With risk of eviction very high, and without any safety net from city government, attempts to report an exploitative warehouse landlord unwilling to create better conditions is simply not an option for tenants in buildings without permits. Since the fire, members of the underground arts community have rallied resources to ensure venues and housing are as safe as possible, but tenants can still be evicted based on zoning.
On Dec. 6, former residents of LoBot issued an open letter. “We so deeply feel the need for increased safety — but we are worried about what that might mean for our community,” it reads. “Today, many of us are housed in less-safe places, or jump from one temporary crash pad to the next, clinging to hopes of making it in Oakland. Others have been forced out of the Bay, losing the community they’ve spent years building. This cannot be the answer.”
Schaaf is already facing pressure to ensure that all warehouse spaces are immediately brought up to code. Less than a week after the fire occurred, residents and business owners have already begun to out neighbors who they suspect to be hosting illegal concerts.
Safety must undeniably be everyone’s highest priority. But the reality is that hunting down and evicting the city’s remaining warehouse spaces would simply put already vulnerable populations at further risk, driving the scene deeper underground and into more dangerous spaces.

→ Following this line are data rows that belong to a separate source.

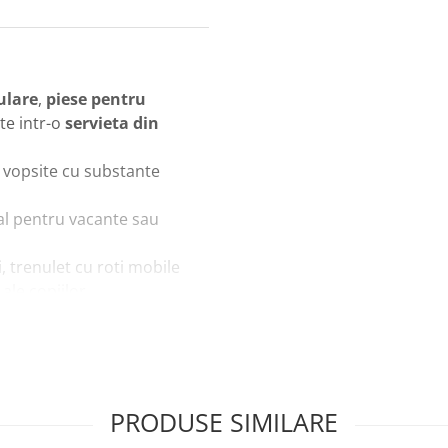
ulare
,
piese pentru
te intr-o
servieta din
, vopsite cu substante
eal pentru vacante sau
, trenulet cu roti mobile
ale copiilor
ermitand copiilor sa
PRODUSE SIMILARE
montarea traseului si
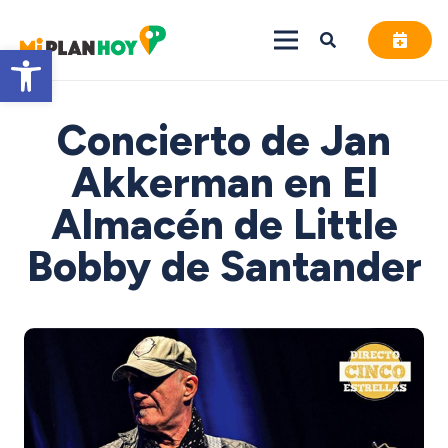
Abrir barra de herramientas
Concierto de Jan
Akkerman en El
Almacén de Little
Bobby de Santander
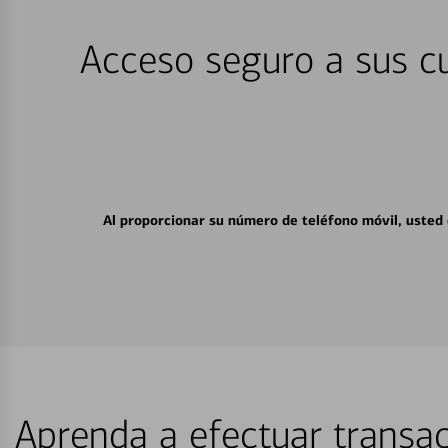
Acceso seguro a sus cu
Al proporcionar su número de teléfono móvil, usted
Aprenda a efectuar transac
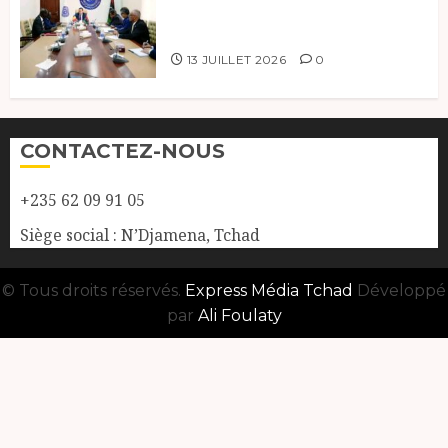
coopération, Tchad-Libye vers
une connectivité accrue
13 JUILLET 2026
0
CONTACTEZ-NOUS
+235 62 09 91 05
Siège social : N’Djamena, Tchad
© Tous droits réservés.
Express Média Tchad
Développé
par
Ali Foulaty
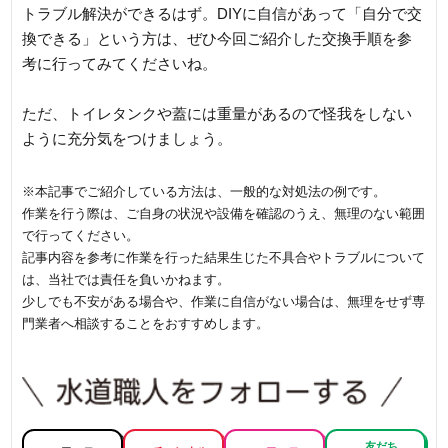
トラブル解決ができるはず。DIYに自信があって「自分で交
換できる」という方は、ぜひ今回ご紹介した交換手順を参
考に行ってみてくださいね。
ただ、トイレタンクや蓋には重量があるので怪我をしない
ように充分気をつけましょう。
※本記事でご紹介している方法は、一般的な対処法の例です。
作業を行う際は、ご自身の状況や設備を確認のうえ、無理のない範囲
で行ってください。
記事内容を参考に作業を行った結果生じた不具合やトラブルについて
は、当社では責任を負いかねます。
少しでも不安がある場合や、作業に自信がない場合は、無理をせず専
門業者へ相談することをおすすめします。
友だち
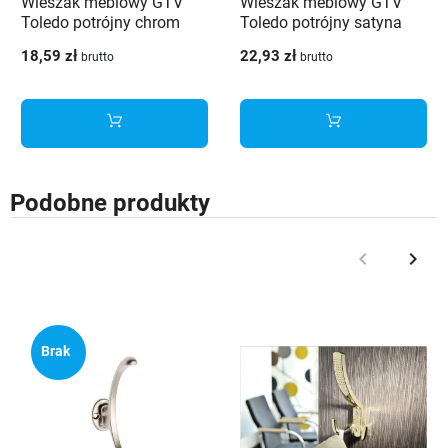
Wieszak meblowy GTV
Wieszak meblowy GTV
Toledo potrójny chrom
Toledo potrójny satyna
18,59 zł
22,93 zł
brutto
brutto
Podobne produkty
keyboard_arrow_left
keyboard_arrow_right
Poprzedni
Nast
Brak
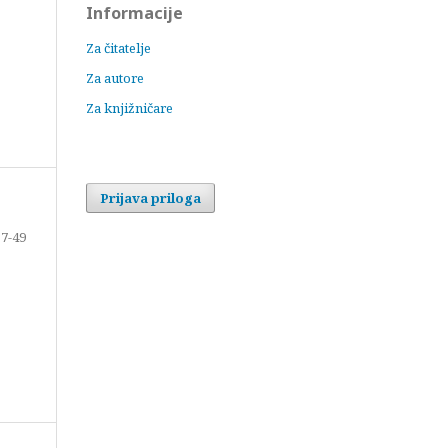
Informacije
Za čitatelje
Za autore
Za knjižničare
Prijava priloga
7-49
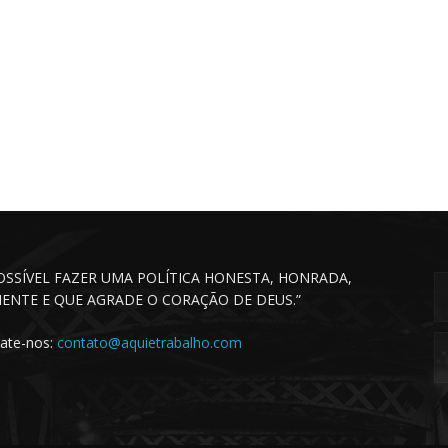
POSSÍVEL FAZER UMA POLÍTICA HONESTA, HONRADA,
CIENTE E QUE AGRADE O CORAÇÃO DE DEUS.”
ate-nos:
contato@aquietrabalho.com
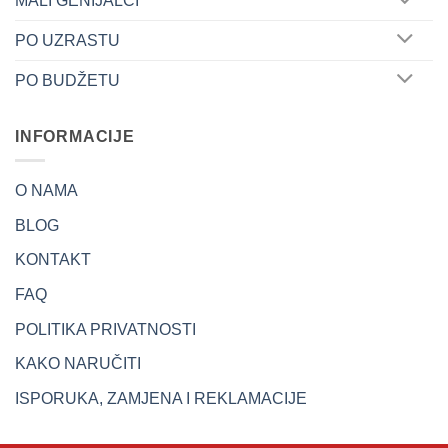
MALI GENIJALCI
PO UZRASTU
PO BUDŽETU
INFORMACIJE
O NAMA
BLOG
KONTAKT
FAQ
POLITIKA PRIVATNOSTI
KAKO NARUČITI
ISPORUKA, ZAMJENA I REKLAMACIJE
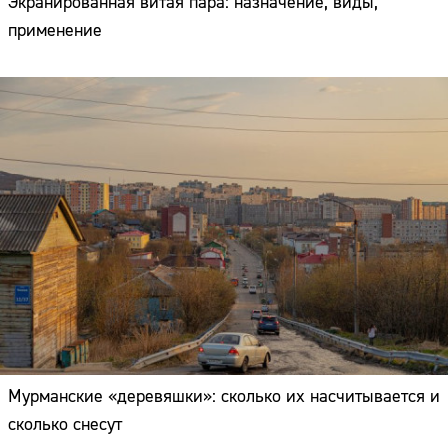
Экранированная витая пара: назначение, виды,
применение
Мурманские «деревяшки»: сколько их насчитывается и
сколько снесут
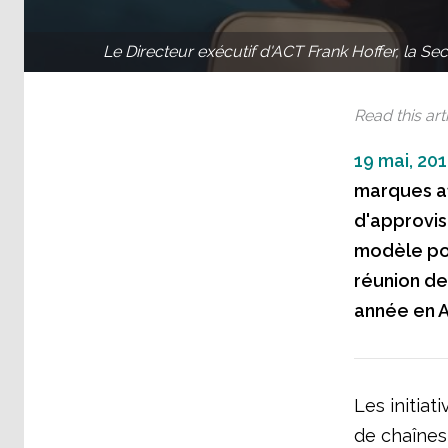
Le Directeur exécutif d'ACT Frank Hoffer, la S
Read this arti
19 mai, 201
marques af
d'approvis
modèle pou
réunion des
année en 
Les initiat
de chaînes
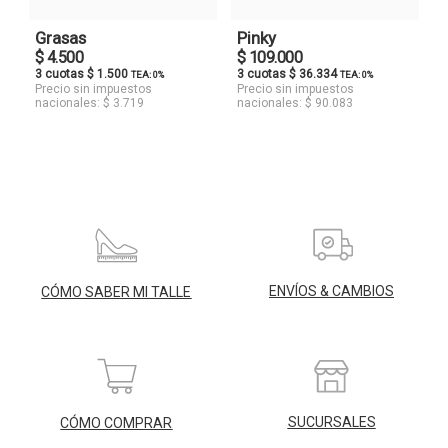
Grasas
Pinky
$ 4.500
$ 109.000
3 cuotas $ 1.500
3 cuotas $ 36.334
TEA: 0%
TEA: 0%
Precio sin impuestos
Precio sin impuestos
nacionales: $ 3.719
nacionales: $ 90.083
ENVÍOS & CAMBIOS
CÓMO SABER MI TALLE
SUCURSALES
CÓMO COMPRAR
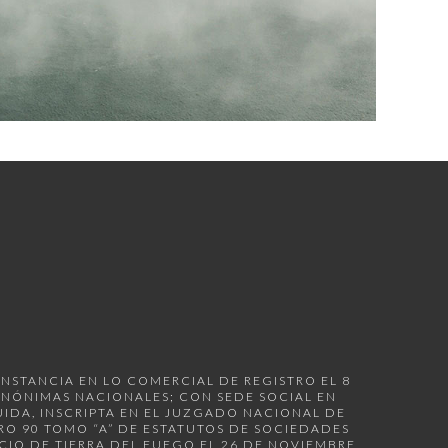
INSTANCIA EN LO COMERCIAL DE REGISTRO EL 8
S ANÓNIMAS NACIONALES; CON SEDE SOCIAL EN
UIDA, INSCRIPTA EN EL JUZGADO NACIONAL DE
BRO 90 TOMO “A” DE ESTATUTOS DE SOCIEDADES
CIO DE TIERRA DEL FUEGO EL 26 DE NOVIEMBRE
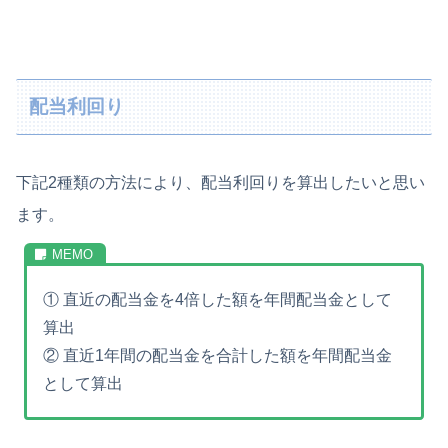
配当利回り
下記2種類の方法により、配当利回りを算出したいと思い
ます。
① 直近の配当金を4倍した額を年間配当金として
算出
② 直近1年間の配当金を合計した額を年間配当金
として算出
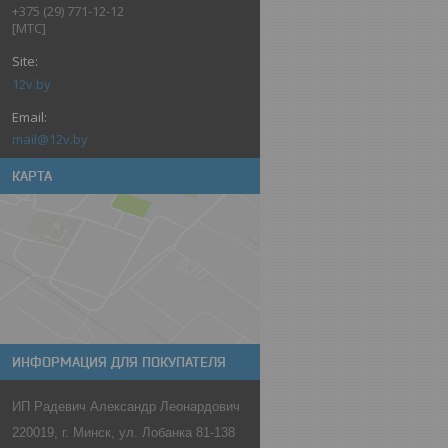
+375 (29) 771-12-12
[МТС]
12v.by
mail@12v.by
КАРТА
ИНФОРМАЦИЯ ДЛЯ ПОКУПАТЕЛЯ
ИП Радевич Александр Леонардович
220019, г. Минск, ул. Лобанка 81-138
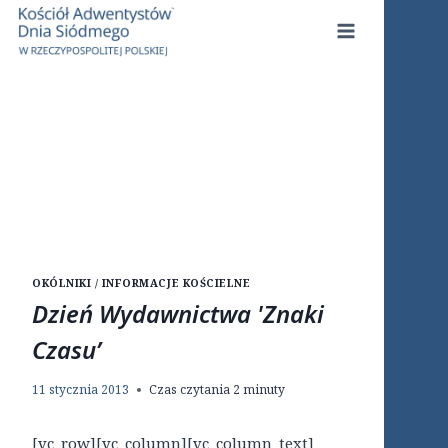
Przejdź
do
treści
OKÓLNIKI / INFORMACJE KOŚCIELNE
Dzień Wydawnictwa 'Znaki
Czasu’
11 stycznia 2013
Czas czytania
2
minuty
[vc_row][vc_column][vc_column_text]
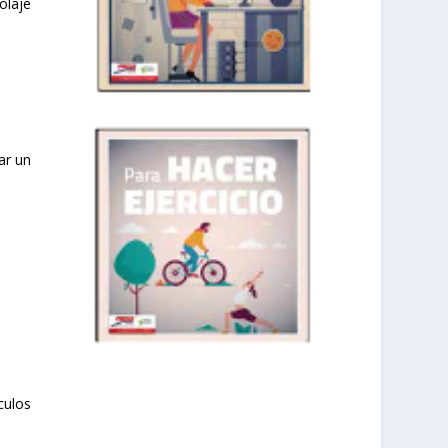
olaje
ar un
culos
prisadepotchile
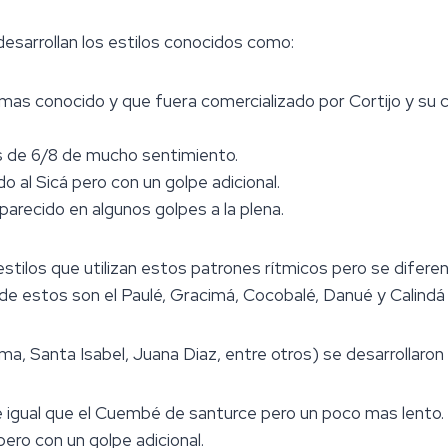
desarrollan los estilos conocidos como:
as conocido y que fuera comercializado por Cortijo y su 
 de 6/8 de mucho sentimiento.
 al Sicá pero con un golpe adicional.
arecido en algunos golpes a la plena.
 estilos que utilizan estos patrones rítmicos pero se difer
 de estos son el Paulé, Gracimá, Cocobalé, Danué y Calindá 
a, Santa Isabel, Juana Diaz, entre otros) se desarrollaron l
gual que el Cuembé de santurce pero un poco mas lento.
pero con un golpe adicional.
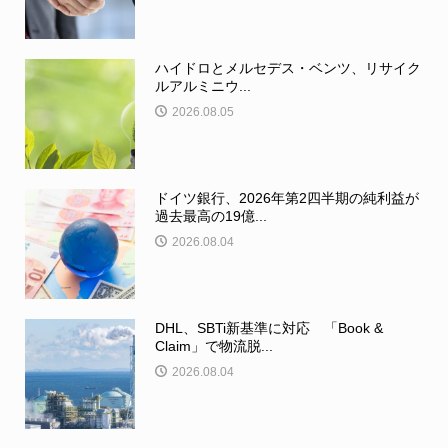
ハイドロとメルセデス・ベンツ、リサイク
ルアルミニウ...
2026.08.05
ドイツ銀行、2026年第2四半期の純利益が
過去最高の19億...
2026.08.04
DHL、SBTi新基準に対応 「Book &
Claim」で物流脱...
2026.08.04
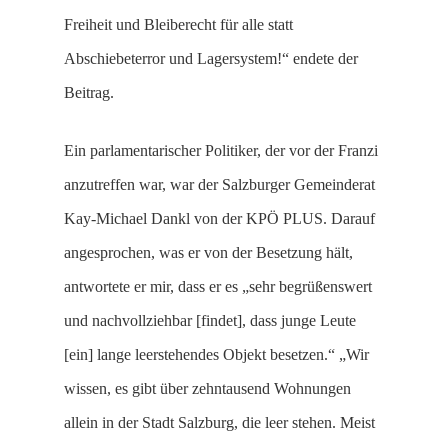
Freiheit und Bleiberecht für alle statt
Abschiebeterror und Lagersystem!“ endete der
Beitrag.
Ein parlamentarischer Politiker, der vor der Franzi
anzutreffen war, war der Salzburger Gemeinderat
Kay-Michael Dankl von der KPÖ PLUS. Darauf
angesprochen, was er von der Besetzung hält,
antwortete er mir, dass er es „sehr begrüßenswert
und nachvollziehbar [findet], dass junge Leute
[ein] lange leerstehendes Objekt besetzen.“ „Wir
wissen, es gibt über zehntausend Wohnungen
allein in der Stadt Salzburg, die leer stehen. Meist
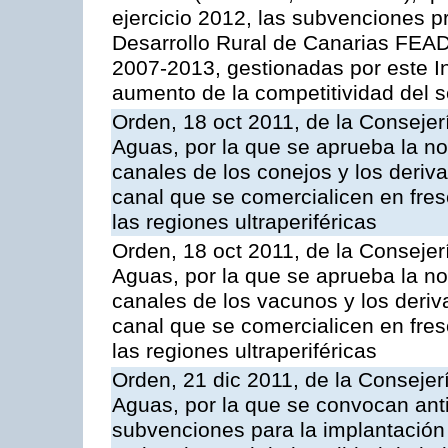
ejercicio 2012, las subvenciones p
Desarrollo Rural de Canarias FEA
2007-2013, gestionadas por este Ins
aumento de la competitividad del se
Orden, 18 oct 2011, de la Consejer
Aguas, por la que se aprueba la n
canales de los conejos y los deriv
canal que se comercialicen en fresc
las regiones ultraperiféricas
Orden, 18 oct 2011, de la Consejer
Aguas, por la que se aprueba la n
canales de los vacunos y los deri
canal que se comercialicen en fresc
las regiones ultraperiféricas
Orden, 21 dic 2011, de la Consejer
Aguas, por la que se convocan anti
subvenciones para la implantación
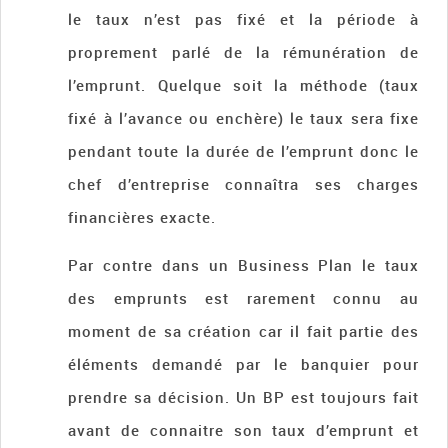
le taux n’est pas fixé et la période à
proprement parlé de la rémunération de
l’emprunt. Quelque soit la méthode (taux
fixé à l’avance ou enchère) le taux sera fixe
pendant toute la durée de l’emprunt donc le
chef d’entreprise connaîtra ses charges
financières exacte.
Par contre dans un Business Plan le taux
des emprunts est rarement connu au
moment de sa création car il fait partie des
éléments demandé par le banquier pour
prendre sa décision. Un BP est toujours fait
avant de connaitre son taux d’emprunt et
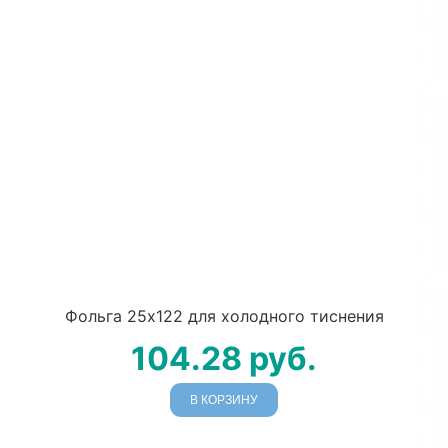
Фольга 25х122 для холодного тиснения
104.28
руб.
В КОРЗИНУ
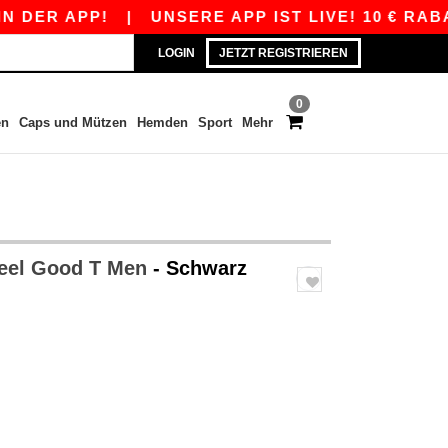
 APP!
|
UNSERE APP IST LIVE! 10 € RABATT A
LOGIN
JETZT REGISTRIEREN
0
en
Caps und Mützen
Hemden
Sport
Mehr
Feel Good T Men
- Schwarz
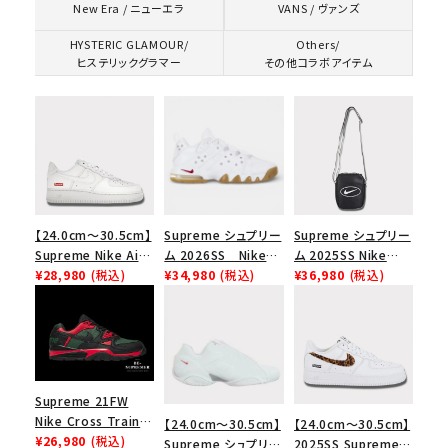
VANS / ヴァンズ
New Era / ニューエラ
HYSTERIC GLAMOUR/
Others/
ヒステリックグラマー
その他コラボアイテム
【24.0cm～30.5cm】
Supreme シュプリー
Supreme シュプリー
Supreme Nike Air
ム 2026SS Nike
ム 2025SS Nike
Force 1 Low シュプ
¥28,980
(税込)
SB Air Max 2 CB 94
¥34,980
(税込)
Leather Shoulder
¥36,980
(税込)
リーム ナイキエアフォ
Low SP ナイキ SB
Bag ナイキレザーシ
ース１スニーカー シ
エアマックス2 CB 94
ョルダーバッグ ブラッ
ューズ ホワイト
ロー SP ホワイト
ク 黒
Supreme 21FW
Nike Cross Trainer
【24.0cm～30.5cm】
【24.0cm～30.5cm】
Low ナイキクロスト
¥26,980
(税込)
Supreme シュプリー
2025SS Supreme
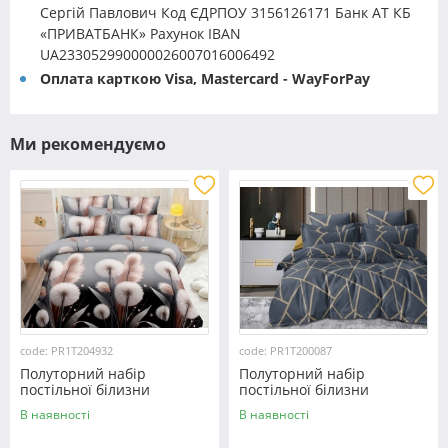
Сергій Павлович Код ЄДРПОУ 3156126171 Банк АТ КБ
«ПРИВАТБАНК» Рахунок IBAN
UA233052990000026007016006492
Оплата карткою Visa, Mastercard - WayForPay
Ми рекомендуємо
code: PR1T204932
code: PR1T200087
Полуторний набір
Полуторний набір
постільної білизни
постільної білизни
150*220 із полікотону
150*220 із полікотону
В наявності
В наявності
№204932 Черешенька™
№200087 Черешенька™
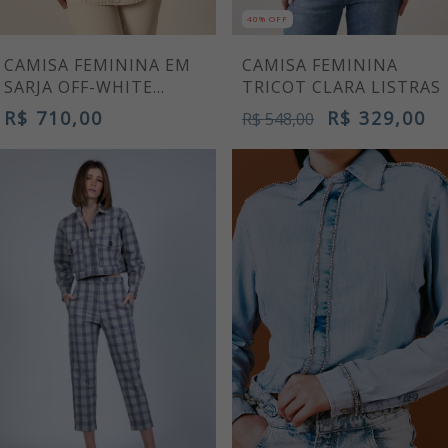
40% OFF
CAMISA FEMININA EM
CAMISA FEMININA
SARJA OFF-WHITE
TRICOT CLARA LISTRAS
OTAVIANA
R$ 710,00
R$ 329,00
R$ 548,00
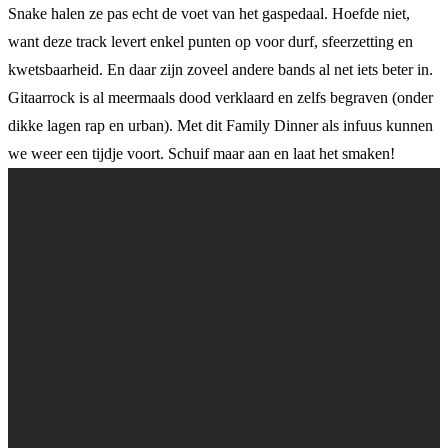
Snake halen ze pas echt de voet van het gaspedaal. Hoefde niet,
want deze track levert enkel punten op voor durf, sfeerzetting en
kwetsbaarheid. En daar zijn zoveel andere bands al net iets beter in.
Gitaarrock is al meermaals dood verklaard en zelfs begraven (onder
dikke lagen rap en urban). Met dit Family Dinner als infuus kunnen
we weer een tijdje voort. Schuif maar aan en laat het smaken!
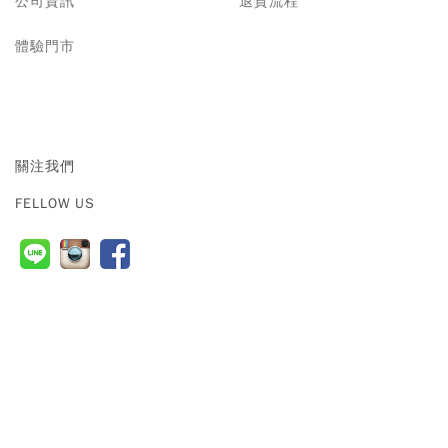
公司資訊
退貨流程
長
床
絨
罩
體驗門市
棉
POLYESTER
枕
關注我們
頭
FELLOW US
PILLOW
棉
被
COMFORTER
床
墊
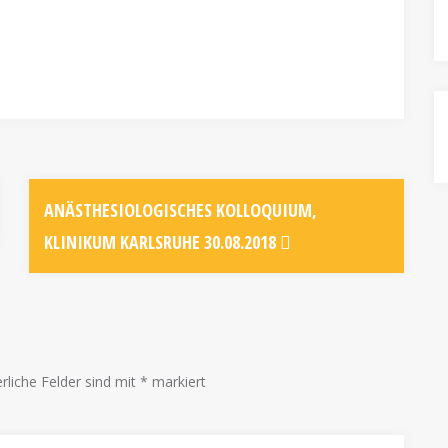
ANÄSTHESIOLOGISCHES KOLLOQUIUM,
KLINIKUM KARLSRUHE 30.08.2018
rliche Felder sind mit
*
markiert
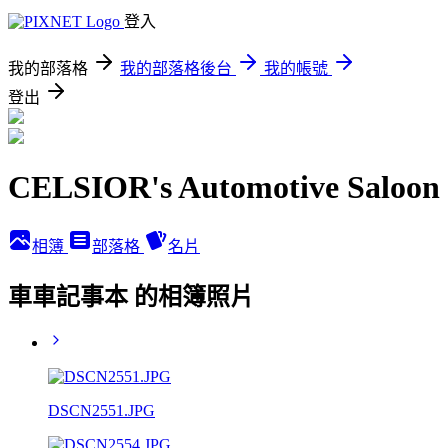
登入
我的部落格
我的部落格後台
我的帳號
登出
CELSIOR's Automotive Saloon
相簿
部落格
名片
車車記事本 的相簿照片
DSCN2551.JPG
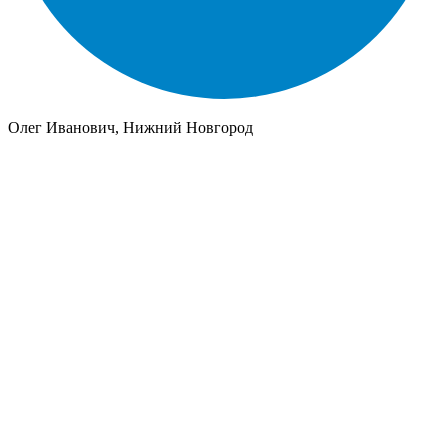
Олег Иванович, Нижний Новгород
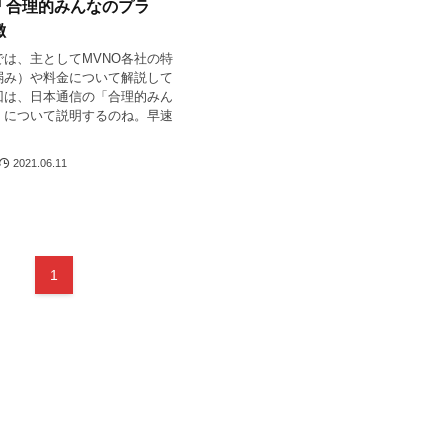
「合理的みんなのプラ
徴
では、主としてMVNO各社の特
弱み）や料金について解説して
回は、日本通信の「合理的みん
」について説明するのね。早速
2021.06.11
1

At a citywide vigil for Ghost Ship fire victims on Monday night, Schaaf was booed and heckled when she took up the mic. Many Oaklanders feel that she hasn’t worked hard enough to curb displacement, instead frequently meeting with developers and unwelcome incoming tenants such as tech behemoth Uber. And for more than a year, artists have been organizing meetings and rallies to demand that the city create a plan specifically to keep artists and arts organizations in Oakland.
Finally, on Tuesday, Schaaf announced a $1.7 million philanthropic grant that she says will go toward helping art institutions acquire the buildings they inhabit or move into affordable space, sometimes purchased by the city and rented back to them. Considering the number of worthy and more visible galleries and venues in Oakland, it seems unlikely that this money will directly aid artists living and working in unpermitted spaces. That would also require an unlikely collaboration between city government, property owners with little incentive to rent or sell at a less than exorbitant price, and artists living in unsanctioned tenements.
But many artists feeling a sudden threat of imminent homelessness are praying that Schaaf puts some kind of protective strategy into play. It’s crucial that these artists receive a seat at the table.